• **RECORDS**

• • •

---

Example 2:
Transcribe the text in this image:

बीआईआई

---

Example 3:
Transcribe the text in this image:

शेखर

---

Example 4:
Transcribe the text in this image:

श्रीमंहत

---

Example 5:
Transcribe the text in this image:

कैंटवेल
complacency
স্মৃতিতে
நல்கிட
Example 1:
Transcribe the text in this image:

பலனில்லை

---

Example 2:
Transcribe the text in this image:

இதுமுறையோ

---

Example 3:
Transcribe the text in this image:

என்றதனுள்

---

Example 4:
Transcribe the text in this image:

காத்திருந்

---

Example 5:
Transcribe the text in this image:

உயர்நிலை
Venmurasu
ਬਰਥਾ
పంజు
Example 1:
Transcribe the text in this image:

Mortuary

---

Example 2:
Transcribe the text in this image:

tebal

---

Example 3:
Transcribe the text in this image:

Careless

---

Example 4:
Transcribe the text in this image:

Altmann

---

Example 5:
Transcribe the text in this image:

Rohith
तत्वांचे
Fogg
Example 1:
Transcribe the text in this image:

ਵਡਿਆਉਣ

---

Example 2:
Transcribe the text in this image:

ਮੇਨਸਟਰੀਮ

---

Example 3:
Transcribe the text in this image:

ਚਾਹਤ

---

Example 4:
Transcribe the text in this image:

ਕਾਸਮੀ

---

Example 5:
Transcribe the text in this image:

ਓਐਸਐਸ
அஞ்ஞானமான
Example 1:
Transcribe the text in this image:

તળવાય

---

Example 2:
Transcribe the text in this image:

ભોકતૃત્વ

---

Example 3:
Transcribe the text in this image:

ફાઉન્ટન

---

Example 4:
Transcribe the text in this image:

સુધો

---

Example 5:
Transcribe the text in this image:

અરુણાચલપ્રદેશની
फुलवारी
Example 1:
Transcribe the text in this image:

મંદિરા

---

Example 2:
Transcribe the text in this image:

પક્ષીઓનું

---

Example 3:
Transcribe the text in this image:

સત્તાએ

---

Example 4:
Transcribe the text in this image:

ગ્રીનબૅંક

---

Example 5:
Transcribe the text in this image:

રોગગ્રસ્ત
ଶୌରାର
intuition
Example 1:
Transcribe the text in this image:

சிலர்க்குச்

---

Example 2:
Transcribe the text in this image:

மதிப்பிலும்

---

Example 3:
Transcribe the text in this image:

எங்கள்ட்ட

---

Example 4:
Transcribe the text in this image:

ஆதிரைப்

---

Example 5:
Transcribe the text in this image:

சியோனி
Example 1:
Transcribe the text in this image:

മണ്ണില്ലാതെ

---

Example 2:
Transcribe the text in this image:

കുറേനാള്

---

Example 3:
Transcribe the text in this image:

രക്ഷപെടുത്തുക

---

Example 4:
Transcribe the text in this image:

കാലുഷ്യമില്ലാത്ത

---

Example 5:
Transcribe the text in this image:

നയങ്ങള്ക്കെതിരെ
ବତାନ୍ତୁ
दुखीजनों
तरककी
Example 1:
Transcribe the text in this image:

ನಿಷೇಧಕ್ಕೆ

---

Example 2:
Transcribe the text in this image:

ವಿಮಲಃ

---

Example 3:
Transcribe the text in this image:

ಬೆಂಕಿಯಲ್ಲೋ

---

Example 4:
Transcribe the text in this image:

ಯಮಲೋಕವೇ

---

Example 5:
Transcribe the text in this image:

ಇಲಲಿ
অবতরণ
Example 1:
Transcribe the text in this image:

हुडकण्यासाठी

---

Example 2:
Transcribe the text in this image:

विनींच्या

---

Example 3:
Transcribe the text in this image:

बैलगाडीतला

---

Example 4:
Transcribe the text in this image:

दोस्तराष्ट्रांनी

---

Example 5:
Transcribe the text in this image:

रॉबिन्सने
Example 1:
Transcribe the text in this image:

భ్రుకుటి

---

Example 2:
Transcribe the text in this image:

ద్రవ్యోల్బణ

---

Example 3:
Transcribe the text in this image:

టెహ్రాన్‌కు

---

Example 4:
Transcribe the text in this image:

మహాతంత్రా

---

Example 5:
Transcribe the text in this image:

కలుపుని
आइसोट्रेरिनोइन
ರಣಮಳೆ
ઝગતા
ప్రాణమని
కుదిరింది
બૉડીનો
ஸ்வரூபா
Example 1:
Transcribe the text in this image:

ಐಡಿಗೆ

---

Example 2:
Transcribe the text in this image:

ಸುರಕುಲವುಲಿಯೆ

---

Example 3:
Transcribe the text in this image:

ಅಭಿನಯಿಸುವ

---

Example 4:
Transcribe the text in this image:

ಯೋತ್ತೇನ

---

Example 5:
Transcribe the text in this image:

• • •

• **EXERCISE DETAILS**
Line by line, retype all the entries exactly as they are shown.

• **ANSWER TO THIS PROBLEM**
---

Example 2:
Transcribe the text in this image:

बीआईआई

---

Example 3:
Transcribe the text in this image:

शेखर

---

Example 4:
Transcribe the text in this image:

श्रीमंहत

---

Example 5:
Transcribe the text in this image:

कैंटवेल
complacency
স্মৃতিতে
நல்கிட
Example 1:
Transcribe the text in this image:

பலனில்லை

---

Example 2:
Transcribe the text in this image:

இதுமுறையோ

---

Example 3:
Transcribe the text in this image:

என்றதனுள்

---

Example 4:
Transcribe the text in this image:

காத்திருந்

---

Example 5:
Transcribe the text in this image:

உயர்நிலை
Venmurasu
ਬਰਥਾ
పంజు
Example 1:
Transcribe the text in this image:

Mortuary

---

Example 2:
Transcribe the text in this image:

tebal

---

Example 3:
Transcribe the text in this image:

Careless

---

Example 4:
Transcribe the text in this image:

Altmann

---

Example 5:
Transcribe the text in this image:

Rohith
तत्वांचे
Fogg
Example 1:
Transcribe the text in this image:

ਵਡਿਆਉਣ

---

Example 2:
Transcribe the text in this image:

ਮੇਨਸਟਰੀਮ

---

Example 3:
Transcribe the text in this image:

ਚਾਹਤ

---

Example 4:
Transcribe the text in this image:

ਕਾਸਮੀ

---

Example 5:
Transcribe the text in this image:

ਓਐਸਐਸ
அஞ்ஞானமான
Example 1:
Transcribe the text in this image:

તળવાય

---

Example 2:
Transcribe the text in this image:

ભોકતૃત્વ

---

Example 3:
Transcribe the text in this image:

ફાઉન્ટન

---

Example 4:
Transcribe the text in this image:

સુધો

---

Example 5:
Transcribe the text in this image:

અરુણાચલપ્રદેશની
फुलवारी
Example 1:
Transcribe the text in this image:

મંદિરા

---

Example 2:
Transcribe the text in this image:

પક્ષીઓનું

---

Example 3:
Transcribe the text in this image:

સત્તાએ

---

Example 4:
Transcribe the text in this image:

ગ્રીનબૅંક

---

Example 5:
Transcribe the text in this image:

રોગગ્રસ્ત
ଶୌରାର
intuition
Example 1:
Transcribe the text in this image:

சிலர்க்குச்

---

Example 2:
Transcribe the text in this image:

மதிப்பிலும்

---

Example 3:
Transcribe the text in this image:

எங்கள்ட்ட

---

Example 4:
Transcribe the text in this image:

ஆதிரைப்

---

Example 5:
Transcribe the text in this image:

சியோனி
Example 1:
Transcribe the text in this image:

മണ്ണില്ലാതെ

---

Example 2:
Transcribe the text in this image:

കുറേനാള്

---

Example 3:
Transcribe the text in this image:

രക്ഷപെടുത്തുക

---

Example 4:
Transcribe the text in this image:

കാലുഷ്യമില്ലാത്ത

---

Example 5:
Transcribe the text in this image:

നയങ്ങള്ക്കെതിരെ
ବତାନ୍ତୁ
दुखीजनों
तरककी
Example 1:
Transcribe the text in this image:

ನಿಷೇಧಕ್ಕೆ

---

Example 2:
Transcribe the text in this image:

ವಿಮಲಃ

---

Example 3:
Transcribe the text in this image:

ಬೆಂಕಿಯಲ್ಲೋ

---

Example 4:
Transcribe the text in this image:

ಯಮಲೋಕವೇ

---

Example 5:
Transcribe the text in this image:

ಇಲಲಿ
অবতরণ
Example 1:
Transcribe the text in this image:

हुडकण्यासाठी

---

Example 2:
Transcribe the text in this image:

विनींच्या

---

Example 3:
Transcribe the text in this image:

बैलगाडीतला

---

Example 4:
Transcribe the text in this image:

दोस्तराष्ट्रांनी

---

Example 5:
Transcribe the text in this image:

रॉबिन्सने
Example 1:
Transcribe the text in this image:

భ్రుకుటి

---

Example 2:
Transcribe the text in this image:

ద్రవ్యోల్బణ

---

Example 3:
Transcribe the text in this image:

టెహ్రాన్‌కు

---

Example 4:
Transcribe the text in this image:

మహాతంత్రా

---

Example 5:
Transcribe the text in this image:

కలుపుని
आइसोट्रेरिनोइन
ರಣಮಳೆ
ઝગતા
ప్రాణమని
కుదిరింది
બૉડીનો
ஸ்வரூபா
Example 1:
Transcribe the text in this image:

ಐಡಿಗೆ

---

Example 2:
Transcribe the text in this image:

ಸುರಕುಲವುಲಿಯೆ

---

Example 3:
Transcribe the text in this image:

ಅಭಿನಯಿಸುವ

---

Example 4:
Transcribe the text in this image:

ಯೋತ್ತೇನ

---

Example 5:
Transcribe the text in this image:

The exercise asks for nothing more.